━━ INPUT FOR THIS TASK ━━

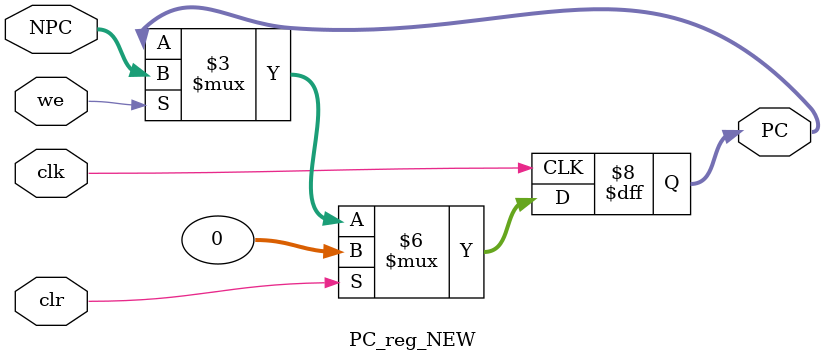
<source format=v>
module PC_reg_NEW(
    input clk,
    input we,
    input clr,
    input [31:0] NPC,
    output reg [31:0] PC
);

initial PC = 32'b0;

always @(posedge clk)
begin
    if(clr)
        begin
            PC <= 32'b0;
        end
    else
        if(we)
        begin
            PC <= NPC;
        end
end

endmodule
</source>
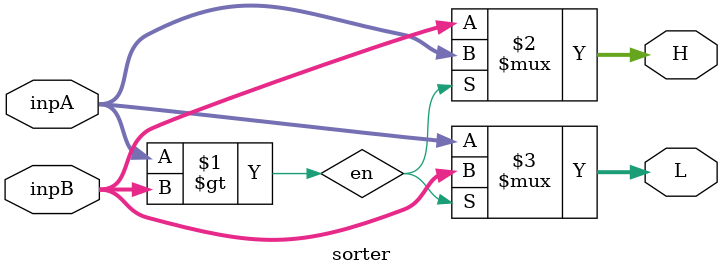
<source format=v>
module sorter(inpA,inpB,H,L);
input [1:0] inpA;
input [1:0] inpB;
output [1:0] H;
output [1:0] L;

wire en;

assign en=(inpA>inpB);

assign H=(en)?inpA:inpB;
assign L=(en)?inpB:inpA;

endmodule
</source>
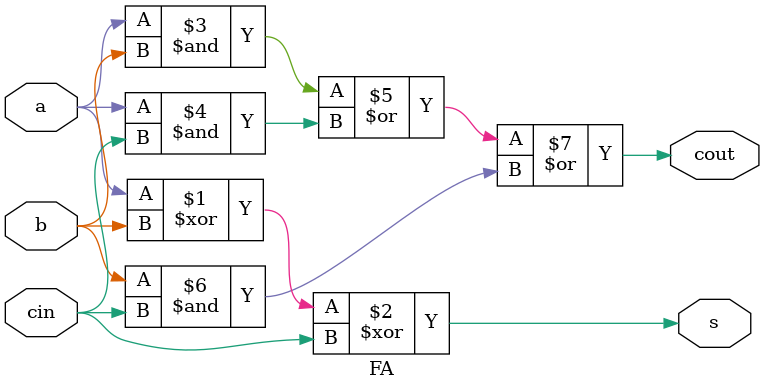
<source format=v>

module lab3p22(SW,LEDR);

input [9:0]SW;

output [9:0]LEDR;

wire c1,c2,c3;

FA b0(

.a(SW[4]),

.b(SW[0]),

.cin(SW[8]),

.cout(c1),

.s(LEDR[0])

);

FA b1(

.a(SW[5]),

.b(SW[1]),

.cin(c1),

.cout(c2),

.s(LEDR[1])

);

FA b2(

.a(SW[6]),

.b(SW[2]),

.cin(c2),

.cout(c3),

.s(LEDR[2])

);

FA b3(

.a(SW[7]),

.b(SW[3]),

.cin(c3),

.cout(LEDR[9]),

.s(LEDR[3])

);

endmodule

module FA(a,b,cin,cout,s);

input a,b,cin;

output s, cout;

assign s = a^b^cin;

assign cout = a&b|a&cin|b&cin;



endmodule

</source>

━━━

> _INSTRUCTION_:
Print every entry verbatim and leave all pictures out.

> _EXPECTED ANSWER_:
<source format=v>
module PC_reg_NEW(
    input clk,
    input we,
    input clr,
    input [31:0] NPC,
    output reg [31:0] PC
);

initial PC = 32'b0;

always @(posedge clk)
begin
    if(clr)
        begin
            PC <= 32'b0;
        end
    else
        if(we)
        begin
            PC <= NPC;
        end
end

endmodule
</source>
<source format=v>
module sorter(inpA,inpB,H,L);
input [1:0] inpA;
input [1:0] inpB;
output [1:0] H;
output [1:0] L;

wire en;

assign en=(inpA>inpB);

assign H=(en)?inpA:inpB;
assign L=(en)?inpB:inpA;

endmodule
</source>
<source format=v>

module lab3p22(SW,LEDR);

input [9:0]SW;

output [9:0]LEDR;

wire c1,c2,c3;

FA b0(

.a(SW[4]),

.b(SW[0]),

.cin(SW[8]),

.cout(c1),

.s(LEDR[0])

);

FA b1(

.a(SW[5]),

.b(SW[1]),

.cin(c1),

.cout(c2),

.s(LEDR[1])

);

FA b2(

.a(SW[6]),

.b(SW[2]),

.cin(c2),

.cout(c3),

.s(LEDR[2])

);

FA b3(

.a(SW[7]),

.b(SW[3]),

.cin(c3),

.cout(LEDR[9]),

.s(LEDR[3])

);

endmodule

module FA(a,b,cin,cout,s);

input a,b,cin;

output s, cout;

assign s = a^b^cin;

assign cout = a&b|a&cin|b&cin;



endmodule

</source>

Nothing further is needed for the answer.